Stored data:

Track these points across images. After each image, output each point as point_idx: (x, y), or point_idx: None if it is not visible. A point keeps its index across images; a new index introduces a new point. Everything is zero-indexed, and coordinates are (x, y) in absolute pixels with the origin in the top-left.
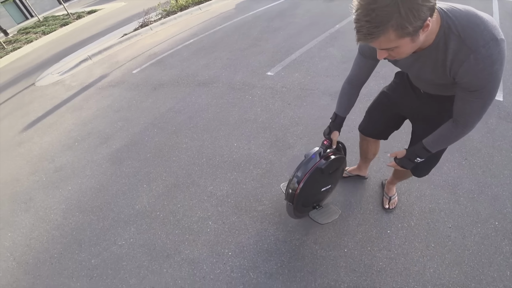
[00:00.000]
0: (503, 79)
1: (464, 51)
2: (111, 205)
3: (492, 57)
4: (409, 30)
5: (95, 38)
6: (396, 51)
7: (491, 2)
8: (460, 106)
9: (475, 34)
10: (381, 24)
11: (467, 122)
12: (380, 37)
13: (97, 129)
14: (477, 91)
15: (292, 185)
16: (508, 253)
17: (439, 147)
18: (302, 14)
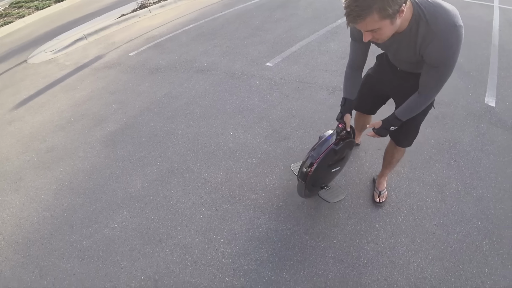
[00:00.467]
0: (497, 86)
1: (430, 35)
2: (104, 187)
3: (451, 40)
4: (389, 12)
5: (92, 17)
6: (378, 33)
7: (492, 9)
8: (424, 79)
9: (439, 21)
10: (368, 7)
11: (428, 93)
12: (366, 18)
13: (91, 110)
14: (439, 67)
15: (307, 164)
16: (487, 252)
17: (408, 115)
18: (305, 7)
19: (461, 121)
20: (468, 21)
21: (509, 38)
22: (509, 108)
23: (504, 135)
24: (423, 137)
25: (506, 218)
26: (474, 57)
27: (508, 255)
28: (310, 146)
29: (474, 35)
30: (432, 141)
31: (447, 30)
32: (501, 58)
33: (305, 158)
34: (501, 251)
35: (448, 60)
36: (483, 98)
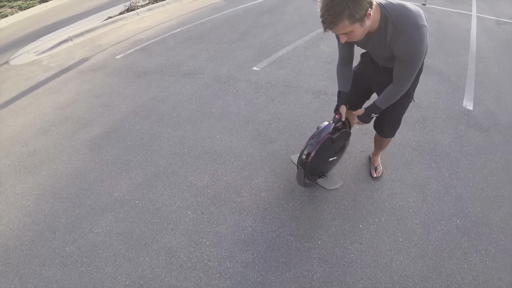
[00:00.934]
0: (475, 91)
1: (397, 33)
2: (88, 192)
3: (415, 37)
4: (357, 17)
5: (77, 18)
6: (352, 35)
7: (470, 18)
8: (396, 72)
9: (403, 21)
10: (338, 15)
11: (400, 84)
12: (339, 24)
13: (76, 113)
14: (407, 60)
15: (306, 151)
16: (466, 249)
17: (386, 104)
18: (292, 12)
19: (440, 124)
20: (448, 29)
21: (485, 45)
22: (485, 112)
23: (481, 137)
24: (405, 139)
25: (483, 216)
26: (453, 63)
27: (486, 251)
28: (295, 149)
29: (454, 42)
30: (414, 143)
31: (411, 29)
32: (478, 64)
33: (303, 146)
34: (479, 247)
35: (414, 55)
36: (461, 102)
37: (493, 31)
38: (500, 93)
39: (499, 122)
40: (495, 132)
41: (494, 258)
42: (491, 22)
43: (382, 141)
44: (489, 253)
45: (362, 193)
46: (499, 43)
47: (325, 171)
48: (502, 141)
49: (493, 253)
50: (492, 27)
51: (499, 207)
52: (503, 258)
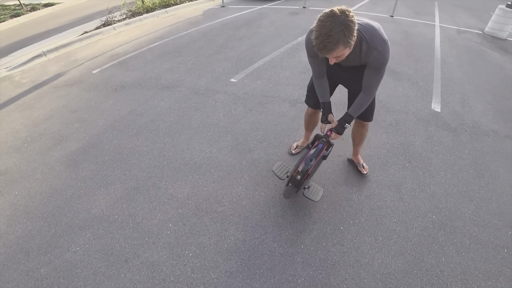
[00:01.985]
0: (442, 94)
1: (370, 50)
2: (64, 210)
3: (384, 51)
4: (350, 44)
5: (51, 33)
6: (341, 56)
7: (434, 28)
8: (367, 81)
9: (374, 39)
10: (336, 43)
11: (371, 91)
12: (335, 50)
13: (50, 130)
14: (380, 69)
15: (302, 172)
16: (443, 242)
17: (358, 112)
18: (267, 25)
19: (412, 126)
20: (414, 38)
21: (449, 52)
22: (452, 113)
23: (449, 137)
24: (379, 142)
25: (457, 210)
26: (421, 69)
27: (461, 243)
28: (274, 157)
29: (420, 50)
30: (388, 146)
31: (381, 45)
32: (443, 69)
33: (296, 165)
34: (455, 240)
35: (384, 64)
36: (430, 105)
37: (455, 39)
38: (464, 95)
39: (465, 122)
40: (462, 132)
41: (469, 249)
42: (453, 31)
43: (363, 132)
44: (464, 245)
45: (341, 196)
46: (461, 50)
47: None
48: (469, 139)
49: (468, 244)
50: (454, 35)
51: (470, 201)
52: (478, 249)
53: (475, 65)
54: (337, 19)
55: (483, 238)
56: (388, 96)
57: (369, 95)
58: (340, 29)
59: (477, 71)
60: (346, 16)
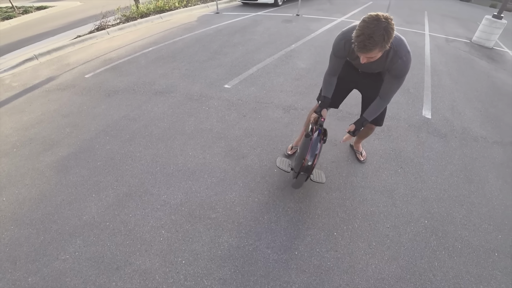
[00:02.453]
0: (432, 101)
1: (396, 58)
2: (54, 216)
3: (408, 61)
4: (386, 48)
5: (44, 36)
6: (374, 58)
7: (424, 37)
8: (386, 87)
9: (401, 49)
10: (375, 45)
11: (388, 97)
12: (372, 51)
13: (41, 134)
14: (400, 77)
15: (312, 158)
16: (435, 247)
17: (373, 116)
18: (262, 32)
19: (404, 132)
20: None
21: (438, 60)
22: (442, 119)
23: (440, 143)
24: (372, 148)
25: (448, 215)
26: (412, 77)
27: (453, 247)
28: (268, 163)
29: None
30: (380, 151)
31: (405, 56)
32: (433, 77)
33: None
34: (447, 245)
35: (405, 74)
36: (421, 112)
37: (444, 48)
38: (453, 102)
39: (454, 128)
40: (452, 138)
41: (461, 254)
42: (442, 40)
43: (369, 132)
44: (456, 249)
45: (335, 202)
46: (450, 58)
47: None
48: (459, 145)
49: (460, 248)
50: (443, 44)
51: (461, 206)
52: (469, 253)
53: (464, 73)
54: (380, 24)
55: (474, 242)
56: None
57: (386, 101)
58: (381, 33)
59: (465, 79)
60: (388, 23)
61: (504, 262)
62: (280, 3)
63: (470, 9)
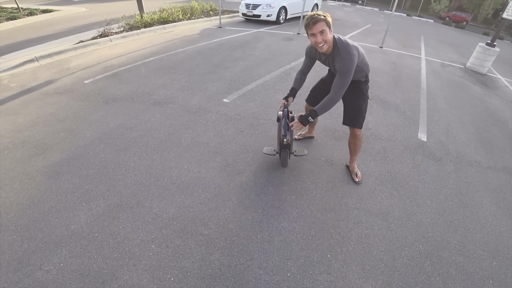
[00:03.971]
0: (427, 124)
1: (338, 56)
2: (41, 224)
3: (347, 60)
4: (329, 24)
5: (46, 39)
6: (324, 34)
7: (420, 60)
8: (334, 82)
9: (343, 49)
10: (320, 19)
11: (335, 92)
12: (318, 23)
13: (34, 138)
14: (342, 73)
15: (285, 137)
16: (430, 273)
17: (323, 110)
18: (262, 48)
19: (399, 155)
20: (402, 69)
21: (434, 84)
22: (437, 143)
23: (435, 166)
24: (368, 169)
25: (443, 240)
26: (408, 99)
27: (447, 274)
28: (263, 180)
29: (407, 81)
30: (376, 173)
31: (347, 55)
32: (429, 100)
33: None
34: (441, 270)
35: (347, 70)
36: (416, 134)
37: (439, 72)
38: (448, 126)
39: (449, 152)
40: (447, 161)
41: (455, 280)
42: (437, 64)
43: (356, 142)
44: (451, 275)
45: (329, 223)
46: (445, 82)
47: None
48: (453, 169)
49: (454, 275)
50: (438, 68)
51: (455, 231)
52: (464, 280)
53: (458, 97)
54: (319, 13)
55: (468, 269)
56: (377, 124)
57: (334, 96)
58: (323, 15)
59: (460, 103)
60: (325, 16)
61: None
62: (282, 21)
63: (464, 36)
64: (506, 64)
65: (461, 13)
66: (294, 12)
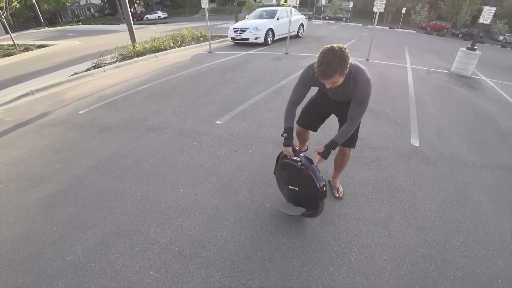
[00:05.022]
0: (419, 129)
1: (355, 84)
2: (36, 257)
3: (366, 87)
4: (344, 73)
5: (42, 73)
6: (336, 83)
7: (406, 69)
8: (351, 112)
9: (359, 76)
10: (334, 71)
11: (354, 120)
12: (333, 77)
13: (29, 170)
14: (362, 102)
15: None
16: (436, 277)
17: (343, 139)
18: (252, 70)
19: (394, 161)
20: (389, 79)
21: (421, 91)
22: (430, 147)
23: (430, 170)
24: (363, 179)
25: (445, 243)
26: (398, 107)
27: (454, 277)
28: (260, 198)
29: (396, 90)
30: (372, 182)
31: (364, 82)
32: (418, 107)
33: (313, 183)
34: (447, 274)
35: (366, 98)
36: (408, 140)
37: (425, 79)
38: (439, 129)
39: (443, 154)
40: (441, 164)
41: (463, 283)
42: (423, 72)
43: (344, 159)
44: (458, 278)
45: (329, 235)
46: (432, 88)
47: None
48: (448, 171)
49: (461, 277)
50: (424, 75)
51: (457, 232)
52: (471, 281)
53: (446, 101)
54: (336, 53)
55: (475, 270)
56: (369, 134)
57: (353, 124)
58: (338, 60)
59: (448, 107)
60: (342, 52)
61: None
62: (270, 42)
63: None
64: (489, 66)
65: (440, 22)
66: (281, 33)
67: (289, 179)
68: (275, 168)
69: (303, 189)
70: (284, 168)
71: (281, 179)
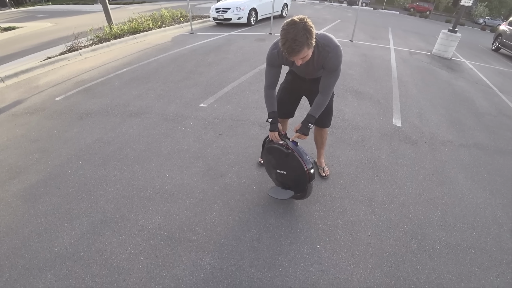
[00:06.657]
0: (401, 110)
1: (325, 53)
2: (21, 250)
3: (337, 54)
4: (312, 44)
5: (11, 58)
6: (306, 57)
7: (389, 51)
8: (324, 82)
9: (329, 44)
10: (301, 45)
11: (327, 91)
12: (301, 51)
13: (6, 162)
14: (334, 71)
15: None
16: (416, 250)
17: (318, 111)
18: (235, 51)
19: (377, 141)
20: (373, 60)
21: (404, 72)
22: (412, 127)
23: (411, 149)
24: (348, 159)
25: (425, 218)
26: (380, 88)
27: (432, 249)
28: (247, 180)
29: (379, 71)
30: (356, 162)
31: (335, 49)
32: (400, 87)
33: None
34: (427, 247)
35: (338, 66)
36: (391, 121)
37: (408, 60)
38: (421, 110)
39: (424, 134)
40: (422, 143)
41: (440, 254)
42: (406, 53)
43: (323, 134)
44: (436, 250)
45: (315, 214)
46: (414, 69)
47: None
48: (429, 150)
49: (439, 249)
50: (407, 57)
51: (436, 208)
52: (448, 253)
53: (428, 82)
54: (298, 25)
55: (451, 242)
56: (353, 115)
57: (326, 95)
58: (302, 33)
59: (429, 88)
60: (304, 22)
61: (481, 258)
62: (253, 22)
63: (429, 25)
64: (469, 48)
65: (423, 3)
66: (264, 13)
67: (277, 163)
68: (262, 153)
69: (290, 173)
70: (271, 153)
71: (269, 164)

■ Your goal ■
Among the entries above, the line containing "47: (325, 171)", the line containing "52: (503, 258)", and all lines between them are to be restated word for word; nothing else belongs in the reply.

■ Response to the task ■
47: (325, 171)
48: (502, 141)
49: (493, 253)
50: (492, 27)
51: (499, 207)
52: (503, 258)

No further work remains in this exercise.